=== Section Start ===

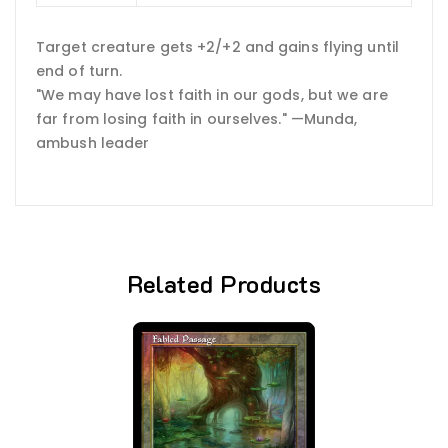
Target creature gets +2/+2 and gains flying until
end of turn.
"We may have lost faith in our gods, but we are
far from losing faith in ourselves." —Munda,
ambush leader
Related Products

=== Section End ===

Retype the text of the items above line for line, leaving out the pictures.

• **Task solution**
Target creature gets +2/+2 and gains flying until
end of turn.
"We may have lost faith in our gods, but we are
far from losing faith in ourselves." —Munda,
ambush leader
Related Products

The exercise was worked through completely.